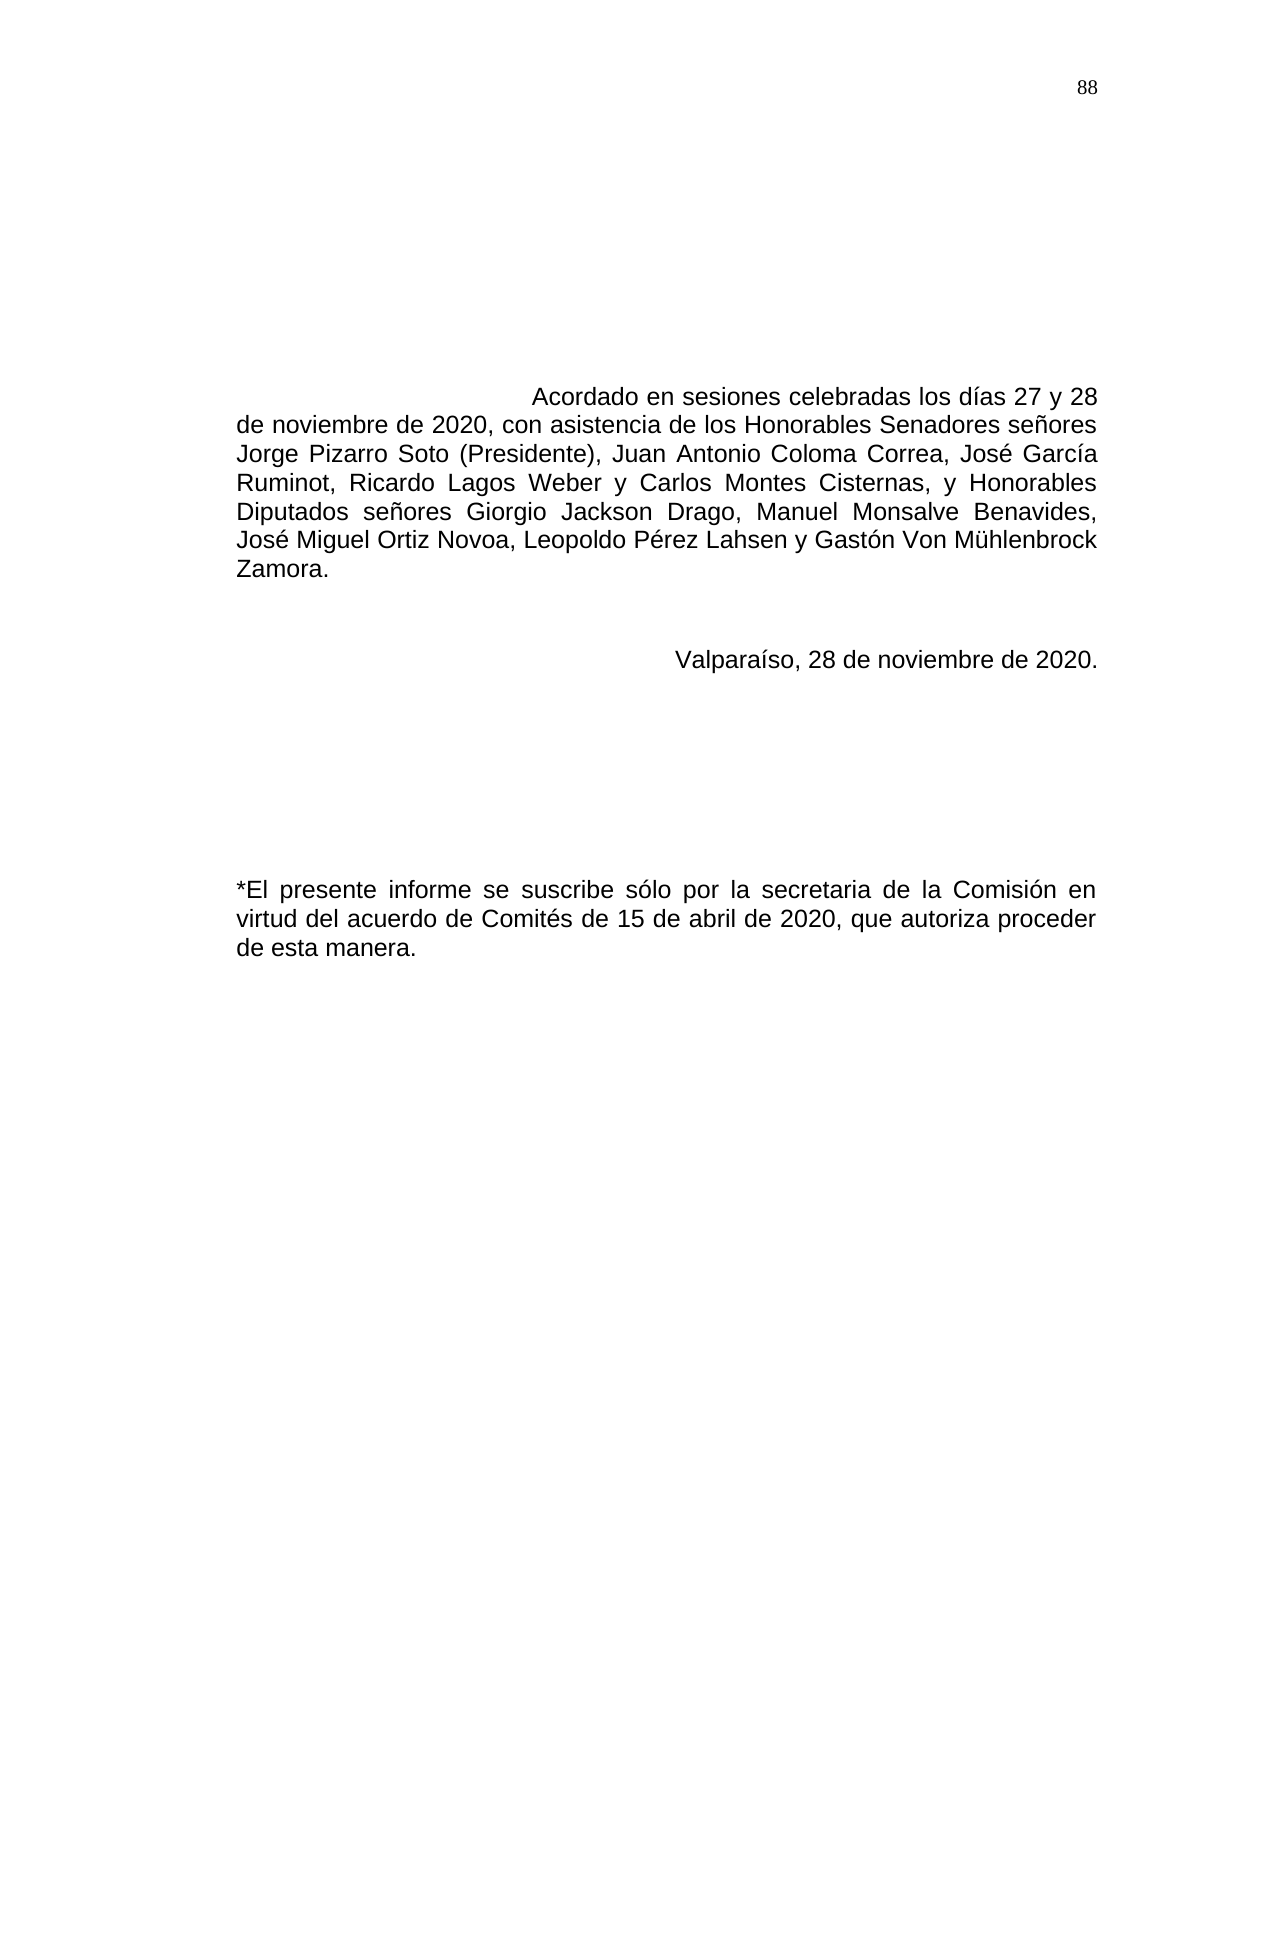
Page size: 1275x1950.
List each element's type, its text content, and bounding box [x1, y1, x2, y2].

text *El presente informe se suscribe sólo por la secretaria de la Comisión en virtud del acuerdo de Comités de 15 de abril de 2020, que autoriza proceder de esta manera. [236, 875, 1098, 961]
text Valparaíso, 28 de noviembre de 2020. [236, 612, 1098, 674]
text Acordado en sesiones celebradas los días 27 y 28 de noviembre de 2020, con asistencia de los Honorables Senadores señores Jorge Pizarro Soto (Presidente), Juan Antonio Coloma Correa, José García Ruminot, Ricardo Lagos Weber y Carlos Montes Cisternas, y Honorables Diputados señores Giorgio Jackson Drago, Manuel Monsalve Benavides, José Miguel Ortiz Novoa, Leopoldo Pérez Lahsen y Gastón Von Mühlenbrock Zamora. [236, 382, 1098, 583]
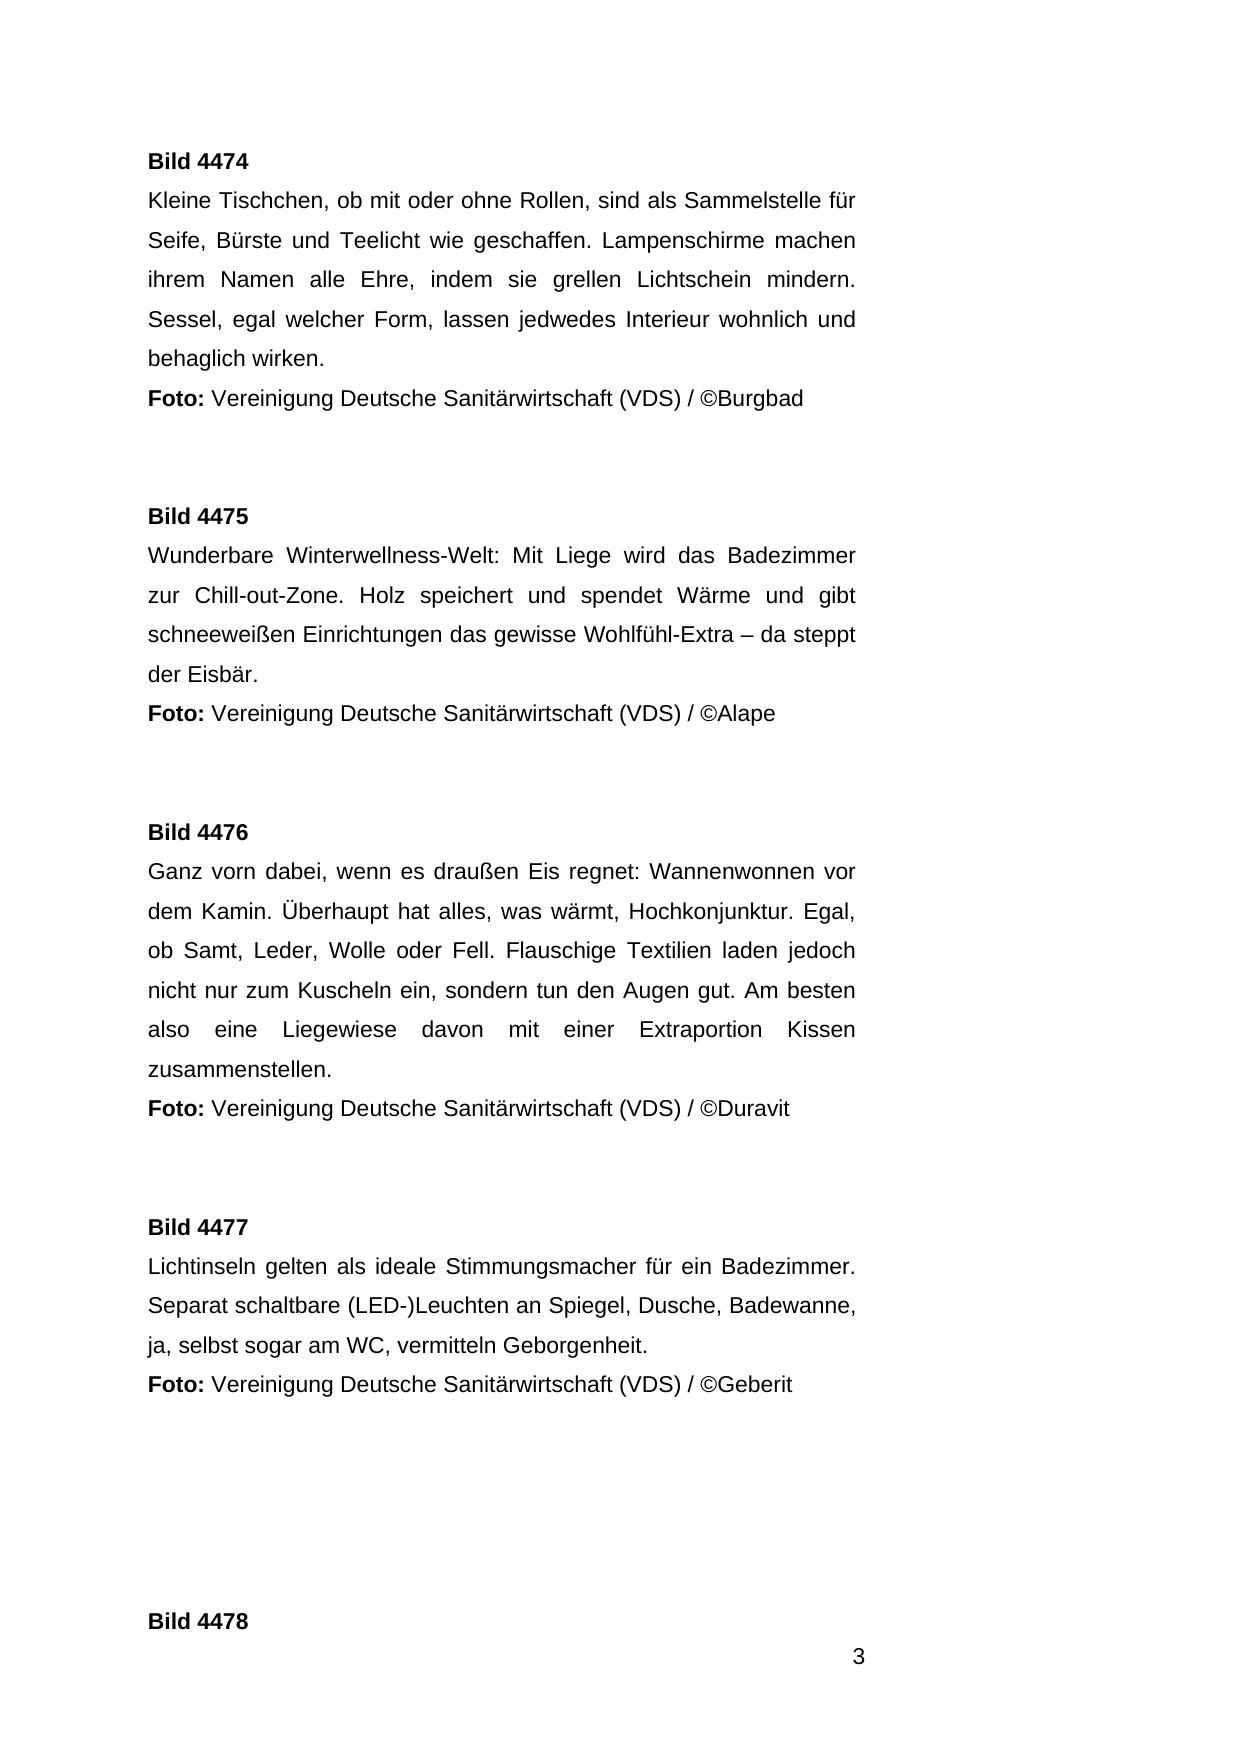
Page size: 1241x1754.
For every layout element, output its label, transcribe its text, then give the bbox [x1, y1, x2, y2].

text Foto: Vereinigung Deutsche Sanitärwirtschaft (VDS) / ©Geberit [148, 1371, 856, 1398]
text Kleine Tischchen, ob mit oder ohne Rollen, sind als Sammelstelle für Seife, Bürste und Teelicht wie geschaffen. Lampenschirme machen ihrem Namen alle Ehre, indem sie grellen Lichtschein mindern. Sessel, egal welcher Form, lassen jedwedes Interieur wohnlich und behaglich wirken. [148, 187, 856, 371]
text Bild 4474 [148, 148, 856, 174]
text Foto: Vereinigung Deutsche Sanitärwirtschaft (VDS) / ©Alape [148, 700, 856, 727]
text Foto: Vereinigung Deutsche Sanitärwirtschaft (VDS) / ©Burgbad [148, 384, 856, 411]
text Bild 4476 [148, 819, 856, 845]
text Bild 4477 [148, 1213, 856, 1240]
text Lichtinseln gelten als ideale Stimmungsmacher für ein Badezimmer. Separat schaltbare (LED-)Leuchten an Spiegel, Dusche, Badewanne, ja, selbst sogar am WC, vermitteln Geborgenheit. [148, 1253, 856, 1358]
text Bild 4475 [148, 503, 856, 529]
text Wunderbare Winterwellness-Welt: Mit Liege wird das Badezimmer zur Chill-out-Zone. Holz speichert und spendet Wärme und gibt schneeweißen Einrichtungen das gewisse Wohlfühl-Extra – da steppt der Eisbär. [148, 542, 856, 687]
text Ganz vorn dabei, wenn es draußen Eis regnet: Wannenwonnen vor dem Kamin. Überhaupt hat alles, was wärmt, Hochkonjunktur. Egal, ob Samt, Leder, Wolle oder Fell. Flauschige Textilien laden jedoch nicht nur zum Kuscheln ein, sondern tun den Augen gut. Am besten also eine Liegewiese davon mit einer Extraportion Kissen zusammenstellen. [148, 858, 856, 1082]
text Foto: Vereinigung Deutsche Sanitärwirtschaft (VDS) / ©Duravit [148, 1095, 856, 1121]
text Bild 4478 [148, 1608, 856, 1635]
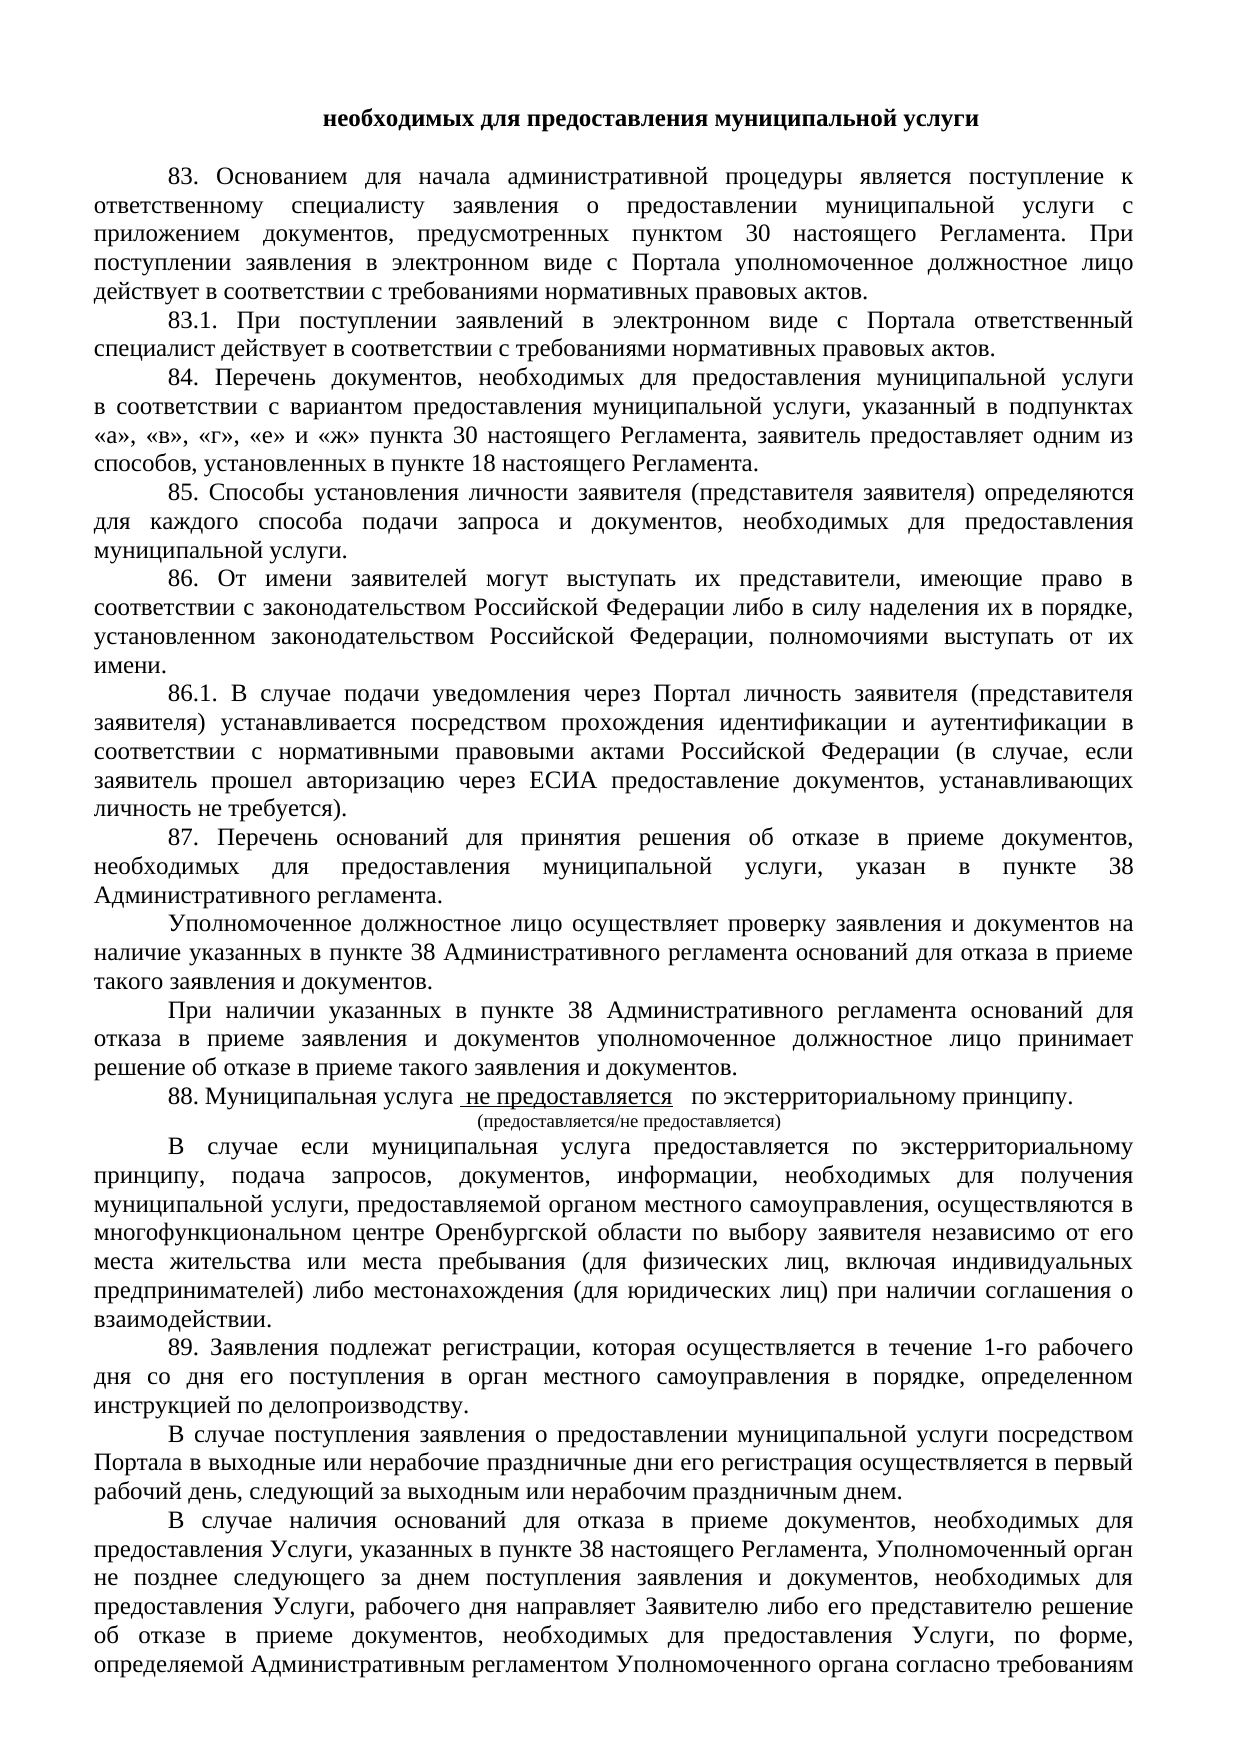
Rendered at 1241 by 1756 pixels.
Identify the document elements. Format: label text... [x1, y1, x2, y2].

__________

Written task: Your task is to copy only the lines above starting at the one containing "List each element's" and ending at the one containing "Page size: 1241x1754.". Copy them exactly, both ends included, and omit the pictures.

Answer section:
List each element's type, its text content, and bounding box [x1, y1, x2, y2].

text *El presente informe se suscribe sólo por la secretaria de la Comisión en virtud del acuerdo de Comités de 15 de abril de 2020, que autoriza proceder de esta manera. [236, 875, 1098, 961]
text Valparaíso, 28 de noviembre de 2020. [236, 612, 1098, 674]
text Acordado en sesiones celebradas los días 27 y 28 de noviembre de 2020, con asistencia de los Honorables Senadores señores Jorge Pizarro Soto (Presidente), Juan Antonio Coloma Correa, José García Ruminot, Ricardo Lagos Weber y Carlos Montes Cisternas, y Honorables Diputados señores Giorgio Jackson Drago, Manuel Monsalve Benavides, José Miguel Ortiz Novoa, Leopoldo Pérez Lahsen y Gastón Von Mühlenbrock Zamora. [236, 382, 1098, 583]
Page size: 1241x1754.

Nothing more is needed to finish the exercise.